Discrete Divalent Rare‐Earth Cationic ROP Catalysts: Ligand‐Dependent Redox Behavior and Discrepancies with Alkaline‐Earth Analogues in a Ligand‐Assisted Activated Monomer Mechanism

The first solvent‐free cationic complexes of the divalent rare‐earth metals, [{RO}RE II ] + [A] − (RE II =Yb II , 1 ; Eu II , 2 ) and [{LO}RE II ] + [A] − ([A] − =[H 2 N{B(C 6 F 5 ) 3 } 2 ] − ; RE II =Yb II , 3 ; Eu II , 4 ), have been prepared by using highly chelating monoanionic aminoether‐fluoroalkoxide ({RO} − ) and aminoether‐phenolate ({LO} − ) ligands.
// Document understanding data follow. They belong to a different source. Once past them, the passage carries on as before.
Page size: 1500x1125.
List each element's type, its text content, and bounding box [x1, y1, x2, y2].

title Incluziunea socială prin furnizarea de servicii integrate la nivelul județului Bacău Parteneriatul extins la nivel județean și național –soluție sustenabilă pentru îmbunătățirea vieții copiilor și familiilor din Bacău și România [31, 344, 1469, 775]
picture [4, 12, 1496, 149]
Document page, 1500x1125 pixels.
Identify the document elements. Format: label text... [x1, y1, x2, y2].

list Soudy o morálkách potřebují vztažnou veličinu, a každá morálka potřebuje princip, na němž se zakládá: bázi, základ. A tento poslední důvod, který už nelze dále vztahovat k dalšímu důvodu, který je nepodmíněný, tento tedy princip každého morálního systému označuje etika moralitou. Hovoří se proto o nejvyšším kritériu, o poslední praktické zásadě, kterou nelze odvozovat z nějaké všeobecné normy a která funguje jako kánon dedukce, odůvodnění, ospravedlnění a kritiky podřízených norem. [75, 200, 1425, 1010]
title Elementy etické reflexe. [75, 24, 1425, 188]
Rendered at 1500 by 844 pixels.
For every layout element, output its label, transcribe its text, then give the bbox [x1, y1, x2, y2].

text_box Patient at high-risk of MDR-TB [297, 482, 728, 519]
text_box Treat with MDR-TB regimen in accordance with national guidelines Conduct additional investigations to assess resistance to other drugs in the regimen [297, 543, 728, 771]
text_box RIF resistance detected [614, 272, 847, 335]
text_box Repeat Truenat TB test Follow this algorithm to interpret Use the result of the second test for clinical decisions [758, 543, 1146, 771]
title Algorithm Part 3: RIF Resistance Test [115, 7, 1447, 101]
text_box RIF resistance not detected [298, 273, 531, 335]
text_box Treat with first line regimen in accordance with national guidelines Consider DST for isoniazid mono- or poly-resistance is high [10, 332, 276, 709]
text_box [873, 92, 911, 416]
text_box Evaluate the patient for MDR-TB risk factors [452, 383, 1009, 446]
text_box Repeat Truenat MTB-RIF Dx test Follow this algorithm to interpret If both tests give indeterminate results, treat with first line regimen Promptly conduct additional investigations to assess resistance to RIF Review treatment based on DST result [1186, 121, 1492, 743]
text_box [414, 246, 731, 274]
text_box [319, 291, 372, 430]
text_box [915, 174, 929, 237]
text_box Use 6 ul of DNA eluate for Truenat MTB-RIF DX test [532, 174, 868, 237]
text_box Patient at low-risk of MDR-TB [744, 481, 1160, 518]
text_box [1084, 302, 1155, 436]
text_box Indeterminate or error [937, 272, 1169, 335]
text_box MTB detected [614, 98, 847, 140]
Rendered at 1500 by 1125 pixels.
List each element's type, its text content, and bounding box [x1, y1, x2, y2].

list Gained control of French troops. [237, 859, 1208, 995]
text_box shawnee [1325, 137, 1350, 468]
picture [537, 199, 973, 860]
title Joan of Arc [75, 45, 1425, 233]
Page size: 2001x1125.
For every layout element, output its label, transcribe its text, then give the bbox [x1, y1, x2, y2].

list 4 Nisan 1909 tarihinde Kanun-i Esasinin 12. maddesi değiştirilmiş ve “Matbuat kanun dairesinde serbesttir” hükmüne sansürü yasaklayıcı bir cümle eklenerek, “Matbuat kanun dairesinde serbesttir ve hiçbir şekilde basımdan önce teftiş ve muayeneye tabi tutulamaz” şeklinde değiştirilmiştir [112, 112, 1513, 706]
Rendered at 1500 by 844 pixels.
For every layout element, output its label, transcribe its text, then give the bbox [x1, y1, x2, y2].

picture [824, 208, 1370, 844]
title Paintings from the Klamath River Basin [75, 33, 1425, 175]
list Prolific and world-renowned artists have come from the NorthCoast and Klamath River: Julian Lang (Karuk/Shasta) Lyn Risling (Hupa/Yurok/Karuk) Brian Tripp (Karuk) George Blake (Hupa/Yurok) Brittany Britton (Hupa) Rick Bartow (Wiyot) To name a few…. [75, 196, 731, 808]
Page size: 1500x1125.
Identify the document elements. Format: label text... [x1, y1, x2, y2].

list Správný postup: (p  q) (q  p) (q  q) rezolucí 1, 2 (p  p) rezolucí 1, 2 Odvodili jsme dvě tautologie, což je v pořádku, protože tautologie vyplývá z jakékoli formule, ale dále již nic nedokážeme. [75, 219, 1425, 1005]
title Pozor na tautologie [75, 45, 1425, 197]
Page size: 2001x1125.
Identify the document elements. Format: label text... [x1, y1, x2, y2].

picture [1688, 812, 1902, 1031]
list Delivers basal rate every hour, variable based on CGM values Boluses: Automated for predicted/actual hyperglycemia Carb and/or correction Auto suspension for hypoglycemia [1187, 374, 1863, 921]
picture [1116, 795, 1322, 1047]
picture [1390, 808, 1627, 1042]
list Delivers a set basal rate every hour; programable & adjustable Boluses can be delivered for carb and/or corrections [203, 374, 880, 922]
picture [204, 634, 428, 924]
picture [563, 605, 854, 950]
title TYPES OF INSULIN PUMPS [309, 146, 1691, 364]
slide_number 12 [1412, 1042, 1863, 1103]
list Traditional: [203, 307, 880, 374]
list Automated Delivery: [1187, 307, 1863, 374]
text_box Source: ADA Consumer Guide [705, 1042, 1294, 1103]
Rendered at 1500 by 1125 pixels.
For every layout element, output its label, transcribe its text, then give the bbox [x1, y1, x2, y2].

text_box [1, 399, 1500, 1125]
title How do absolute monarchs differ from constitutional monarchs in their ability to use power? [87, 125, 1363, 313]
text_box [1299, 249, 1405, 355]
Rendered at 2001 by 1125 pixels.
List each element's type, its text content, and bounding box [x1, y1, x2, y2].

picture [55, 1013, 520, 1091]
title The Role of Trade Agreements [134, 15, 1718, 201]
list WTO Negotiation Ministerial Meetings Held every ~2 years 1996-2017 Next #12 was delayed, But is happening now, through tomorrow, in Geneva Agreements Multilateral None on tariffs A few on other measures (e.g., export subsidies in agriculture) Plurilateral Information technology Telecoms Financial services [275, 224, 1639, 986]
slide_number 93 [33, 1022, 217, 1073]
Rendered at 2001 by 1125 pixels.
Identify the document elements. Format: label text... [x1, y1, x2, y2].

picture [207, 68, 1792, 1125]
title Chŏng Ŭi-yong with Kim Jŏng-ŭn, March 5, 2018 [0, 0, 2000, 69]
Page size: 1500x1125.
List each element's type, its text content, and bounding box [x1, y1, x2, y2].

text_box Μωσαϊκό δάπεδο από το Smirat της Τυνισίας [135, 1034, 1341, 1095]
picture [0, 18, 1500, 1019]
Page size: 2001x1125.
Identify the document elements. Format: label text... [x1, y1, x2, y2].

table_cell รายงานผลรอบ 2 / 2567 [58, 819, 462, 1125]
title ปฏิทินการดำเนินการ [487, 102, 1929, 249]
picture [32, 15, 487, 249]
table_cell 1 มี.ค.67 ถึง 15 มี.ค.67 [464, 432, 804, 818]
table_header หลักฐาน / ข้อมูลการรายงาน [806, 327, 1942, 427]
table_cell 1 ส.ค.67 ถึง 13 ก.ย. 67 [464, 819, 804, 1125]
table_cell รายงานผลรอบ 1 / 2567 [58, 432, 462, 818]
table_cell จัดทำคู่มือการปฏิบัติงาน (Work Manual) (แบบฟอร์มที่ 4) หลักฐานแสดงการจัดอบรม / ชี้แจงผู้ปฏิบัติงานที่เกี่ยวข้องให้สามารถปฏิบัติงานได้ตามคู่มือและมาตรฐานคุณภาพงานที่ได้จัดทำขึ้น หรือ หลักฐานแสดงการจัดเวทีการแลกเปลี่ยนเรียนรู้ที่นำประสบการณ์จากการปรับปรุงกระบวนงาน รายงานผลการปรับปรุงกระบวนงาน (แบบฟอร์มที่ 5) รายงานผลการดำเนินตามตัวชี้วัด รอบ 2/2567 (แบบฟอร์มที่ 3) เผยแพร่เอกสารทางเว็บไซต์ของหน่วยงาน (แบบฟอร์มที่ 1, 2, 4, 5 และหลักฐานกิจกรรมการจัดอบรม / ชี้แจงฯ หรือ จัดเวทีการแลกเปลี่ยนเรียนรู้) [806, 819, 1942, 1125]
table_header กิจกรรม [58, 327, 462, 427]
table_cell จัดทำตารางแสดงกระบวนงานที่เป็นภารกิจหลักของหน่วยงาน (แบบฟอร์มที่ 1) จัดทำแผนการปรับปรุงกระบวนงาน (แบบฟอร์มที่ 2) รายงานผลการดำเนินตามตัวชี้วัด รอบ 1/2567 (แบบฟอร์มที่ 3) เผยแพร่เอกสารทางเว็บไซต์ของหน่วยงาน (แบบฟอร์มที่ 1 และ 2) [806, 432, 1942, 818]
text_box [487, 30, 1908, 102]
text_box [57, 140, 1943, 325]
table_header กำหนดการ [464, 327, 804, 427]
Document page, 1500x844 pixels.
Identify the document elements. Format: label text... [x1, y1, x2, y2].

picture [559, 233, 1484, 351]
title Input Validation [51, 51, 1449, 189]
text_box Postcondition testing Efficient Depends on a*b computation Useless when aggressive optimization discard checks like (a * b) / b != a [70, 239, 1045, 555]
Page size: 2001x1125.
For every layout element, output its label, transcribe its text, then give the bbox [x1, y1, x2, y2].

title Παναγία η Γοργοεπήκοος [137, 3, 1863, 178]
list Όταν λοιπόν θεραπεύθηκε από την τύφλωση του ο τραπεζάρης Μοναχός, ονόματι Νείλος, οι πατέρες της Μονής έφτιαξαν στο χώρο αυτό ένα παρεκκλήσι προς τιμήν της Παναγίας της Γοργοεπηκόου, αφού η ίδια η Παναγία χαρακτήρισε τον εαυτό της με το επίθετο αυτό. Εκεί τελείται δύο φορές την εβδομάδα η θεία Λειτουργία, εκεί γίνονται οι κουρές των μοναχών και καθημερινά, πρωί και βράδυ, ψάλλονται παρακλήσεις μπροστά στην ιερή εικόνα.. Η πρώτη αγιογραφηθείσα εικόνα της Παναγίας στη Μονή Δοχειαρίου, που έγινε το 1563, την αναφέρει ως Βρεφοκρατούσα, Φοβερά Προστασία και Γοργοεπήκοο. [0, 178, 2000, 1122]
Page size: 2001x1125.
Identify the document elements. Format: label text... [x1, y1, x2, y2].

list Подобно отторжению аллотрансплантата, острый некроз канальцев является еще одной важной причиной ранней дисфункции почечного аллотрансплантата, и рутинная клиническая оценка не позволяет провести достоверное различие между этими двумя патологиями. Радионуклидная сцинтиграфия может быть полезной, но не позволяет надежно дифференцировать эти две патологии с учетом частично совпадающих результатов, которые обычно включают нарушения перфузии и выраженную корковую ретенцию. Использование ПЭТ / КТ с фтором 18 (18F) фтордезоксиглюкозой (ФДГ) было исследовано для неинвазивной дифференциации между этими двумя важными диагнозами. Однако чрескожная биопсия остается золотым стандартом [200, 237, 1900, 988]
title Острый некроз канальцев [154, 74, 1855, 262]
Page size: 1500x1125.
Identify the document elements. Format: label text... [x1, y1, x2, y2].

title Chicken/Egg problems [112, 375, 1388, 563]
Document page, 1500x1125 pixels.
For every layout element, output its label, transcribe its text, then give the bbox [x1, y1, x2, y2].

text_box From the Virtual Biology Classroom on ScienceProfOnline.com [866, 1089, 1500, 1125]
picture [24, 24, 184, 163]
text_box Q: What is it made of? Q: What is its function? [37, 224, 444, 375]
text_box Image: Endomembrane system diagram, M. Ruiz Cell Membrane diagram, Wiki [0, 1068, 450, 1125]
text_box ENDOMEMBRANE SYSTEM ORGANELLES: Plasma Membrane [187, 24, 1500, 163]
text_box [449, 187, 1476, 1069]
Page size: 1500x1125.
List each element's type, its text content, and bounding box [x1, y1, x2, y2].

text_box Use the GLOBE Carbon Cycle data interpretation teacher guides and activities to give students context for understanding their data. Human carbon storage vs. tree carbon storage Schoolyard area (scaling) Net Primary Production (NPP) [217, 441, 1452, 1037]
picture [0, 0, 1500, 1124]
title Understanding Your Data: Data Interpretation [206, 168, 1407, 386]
Complexes 1 and 2 are structurally related to their alkaline‐earth analogues [{RO}AE] + [A] − (AE=Ca, 5 ; Sr, 6 ). Yet, the two families behave very differently during catalysis of the ring‐opening polymerization (ROP) of L ‐lactide ( L ‐LA) and trimethylene carbonate (TMC) performed under immortal conditions with excess BnOH as an exogenous chain‐transfer agent. The ligand was found to strongly influence the behavior of the RE II complexes during ROP catalysis. The fluoroalkoxide RE II catalysts 1 and 2 are not oxidized under ROP conditions, and compare very favorably with their Ca and Sr congeners 5 and 6 in terms of activity (turnover frequency (TOF) in the range 200–400 mol L‐LA (mol Eu  h −1 )) and control over the parameters during the immortal ROP of L ‐LA ( M n,theor ≈ M n,SEC , M w / M n <1.05). The Eu II ‐phenolate 4 provided one of the most effective ROP cationic systems known to date for L ‐LA polymerization, exhibiting high activity (TOF up to 1 880 mol L‐LA ⋅(mol Eu  h) −1 ) and good control ( M w / M n =1.05). By contrast, upon addition of L ‐LA the Yb II ‐phenolate 3 immediately oxidizes to inactive RE III species. Yet, the cyclic carbonate TMC was rapidly polymerized by combinations of 3 (or even 1 ) and BnOH, revealing excellent activities (TOF=5000–7000 mol TMC ⋅(mol Eu  h) −1 ) and unusually high control ( M n,theor ≈ M n,SEC , M w / M n <1.09); under identical conditions, the calcium derivative 5 was entirely inert toward TMC. Based on experimental and kinetic data, a new ligand‐assisted activated monomer ROP mechanism is suggested, in which the so‐called ancillary ligand plays a crucial role in the catalytic cycle. A coherent reaction pathway computed by DFT, compatible with the experimental data, supports the proposed scenario.